→ Problem: Write out the pull request discussion about adding the 2.1 and 2.2 tests in full, word for word.

** Selected extract follows **

Add 2.1.* - 2.2.* tests #202

brett060102 · 2021-08-23T22:21:22Z

Add the 2.1.* and 2.2.* tests.

Also added support to run all tests.

arbulu89

Hi @brett060102
Comments added

examples/hana-scale-up-perf-optimized-azure.yaml

runner/ansible/check.yml

runner/ansible/roles/2.1.1/tasks/main.yml~

runner/ansible/roles/2.1.3/tasks/main.yml

arbulu89 · 2021-08-30T13:15:49Z

runner/ansible/vars/azure_env.yml

+  "2.1.6.rsc_order_kind": "Optional"
+  "2.1.6.rsc_order_first": "cln_SAPHanaTopology"
+  "2.1.6.rsc_order_then": "msl_SAPHana"
+  "2.1.7.provider": "provider = SAPHanaSR"


Can we change the next for lines to only contain the value, and not the key?
It requires to change the test of course

arbulu89 · 2021-08-30T13:17:17Z

runner/ansible/roles/2.2.2/tasks/main.yml

@@ -0,0 +1,24 @@
+---
+
+- name: Set Test ID


I don't know if we should have this check, that only passes if the SLE version is 15.
@lee-martin should we keep it?
Maybe we could check if the version is greater than 15 at most

@arbulu89 This looks a little strange, but this is the first time I look at our Ansible checks, so I might be missing something.
So the original check ID 2.2.2 is in https://github.com/trento-project/trento/blob/main/examples/hana-scale-up-perf-optimized-azure.yaml and that checks if the OS is 15 SP1 or newer (using the value 151). To me this reads like somehow the test ID get mixed up with the target value we are actually checking for.

I also miss the "remediation" section, which most importantly contains the reason/reference why we are even performing the check. Where does one find the remediation text in the ansible runner?

Hey @brett060102 ,
Some new comments added.
I'm not still sure about the 2.2 chapter.

** End of Selected extract **
** Data supplied follows **

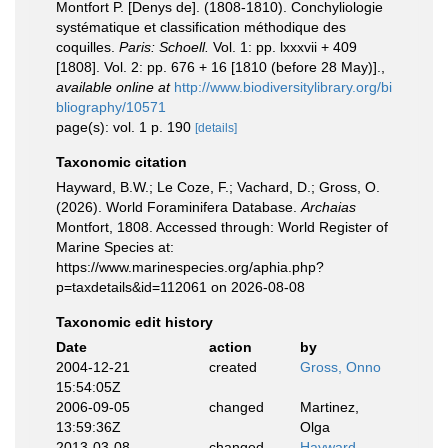
Montfort P. [Denys de]. (1808-1810). Conchyliologie
systématique et classification méthodique des
coquilles.
Paris: Schoell.
Vol. 1: pp. lxxxvii + 409
[1808]. Vol. 2: pp. 676 + 16 [1810 (before 28 May)].
,
available online at
http://www.biodiversitylibrary.org/bi
bliography/10571
page(s): vol. 1 p. 190
[details]
Taxonomic citation
Hayward, B.W.; Le Coze, F.; Vachard, D.; Gross, O.
(2026). World Foraminifera Database.
Archaias
Montfort, 1808. Accessed through: World Register of
Marine Species at:
https://www.marinespecies.org/aphia.php?
p=taxdetails&id=112061 on 2026-08-08
Taxonomic edit history
Date
action
by
2004-12-21
created
Gross, Onno
15:54:05Z
2006-09-05
changed
Martinez,
13:59:36Z
Olga
2013-03-08
changed
Hayward,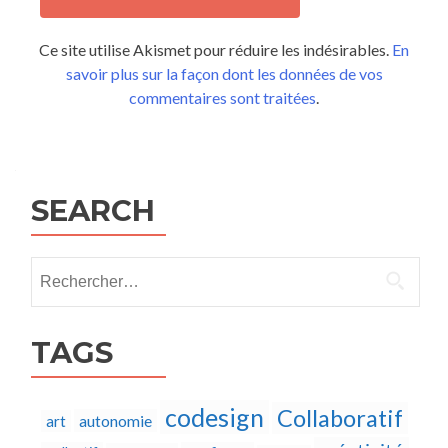
Ce site utilise Akismet pour réduire les indésirables.
En
savoir plus sur la façon dont les données de vos
commentaires sont traitées
.
SEARCH
Rechercher :
TAGS
codesign
Collaboratif
autonomie
art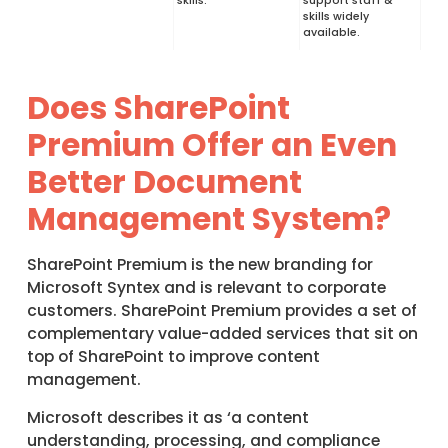
skills.
support staff &
skills widely
available.
Does SharePoint
Premium Offer an Even
Better Document
Management System?
SharePoint Premium is the new branding for
Microsoft Syntex and is relevant to corporate
customers. SharePoint Premium provides a set of
complementary value-added services that sit on
top of SharePoint to improve content
management.
Microsoft describes it as ‘a content
understanding, processing, and compliance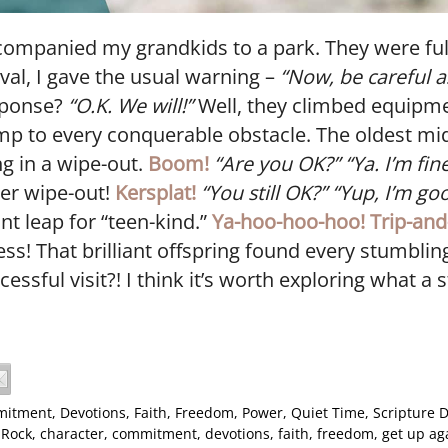
companied my grandkids to a park. They were ful
val, I gave the usual warning –
“Now, be careful a
sponse?
“O.K. We will!”
Well, they climbed equipme
p to every conquerable obstacle. The oldest mi
g in a wipe-out.
Boom!
“Are you OK?”
“Ya. I’m fine
er wipe-out!
Kersplat!
“You still OK?” “Yup, I’m go
t leap for “teen-kind.”
Ya-hoo-hoo-hoo!
Trip-and
ness! That brilliant offspring found every stumbli
essful visit?! I think it’s worth exploring what a 
itment
,
Devotions
,
Faith
,
Freedom
,
Power
,
Quiet Time
,
Scripture D
 Rock
,
character
,
commitment
,
devotions
,
faith
,
freedom
,
get up ag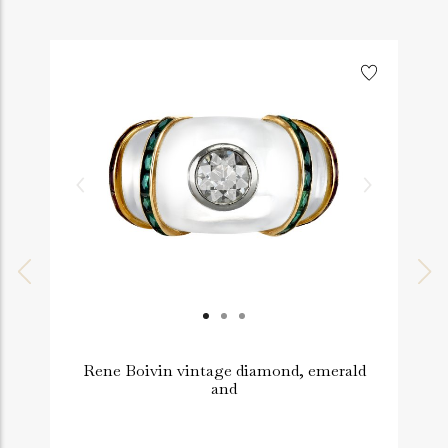
Rene Boivin vintage diamond, emerald
and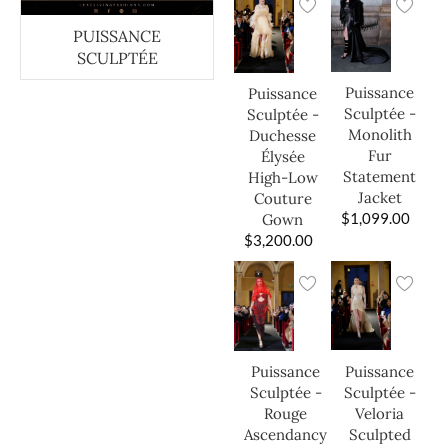
PUISSANCE
SCULPTÉE
Puissance
Puissance
Sculptée -
Sculptée -
Monolith
Duchesse
Fur
Élysée
Statement
High-Low
Jacket
Couture
$
1,099.00
Gown
$
3,200.00
Puissance
Puissance
Sculptée -
Sculptée -
Veloria
Rouge
Sculpted
Ascendancy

** End of Data supplied **

→ Your response:
Add 2.1.* - 2.2.* tests #202

brett060102 · 2021-08-23T22:21:22Z

Add the 2.1.* and 2.2.* tests.

Also added support to run all tests.

arbulu89

Hi @brett060102
Comments added

examples/hana-scale-up-perf-optimized-azure.yaml

runner/ansible/check.yml

runner/ansible/roles/2.1.1/tasks/main.yml~

runner/ansible/roles/2.1.3/tasks/main.yml

arbulu89 · 2021-08-30T13:15:49Z

runner/ansible/vars/azure_env.yml

+  "2.1.6.rsc_order_kind": "Optional"
+  "2.1.6.rsc_order_first": "cln_SAPHanaTopology"
+  "2.1.6.rsc_order_then": "msl_SAPHana"
+  "2.1.7.provider": "provider = SAPHanaSR"


Can we change the next for lines to only contain the value, and not the key?
It requires to change the test of course

arbulu89 · 2021-08-30T13:17:17Z

runner/ansible/roles/2.2.2/tasks/main.yml

@@ -0,0 +1,24 @@
+---
+
+- name: Set Test ID


I don't know if we should have this check, that only passes if the SLE version is 15.
@lee-martin should we keep it?
Maybe we could check if the version is greater than 15 at most

@arbulu89 This looks a little strange, but this is the first time I look at our Ansible checks, so I might be missing something.
So the original check ID 2.2.2 is in https://github.com/trento-project/trento/blob/main/examples/hana-scale-up-perf-optimized-azure.yaml and that checks if the OS is 15 SP1 or newer (using the value 151). To me this reads like somehow the test ID get mixed up with the target value we are actually checking for.

I also miss the "remediation" section, which most importantly contains the reason/reference why we are even performing the check. Where does one find the remediation text in the ansible runner?

Hey @brett060102 ,
Some new comments added.
I'm not still sure about the 2.2 chapter.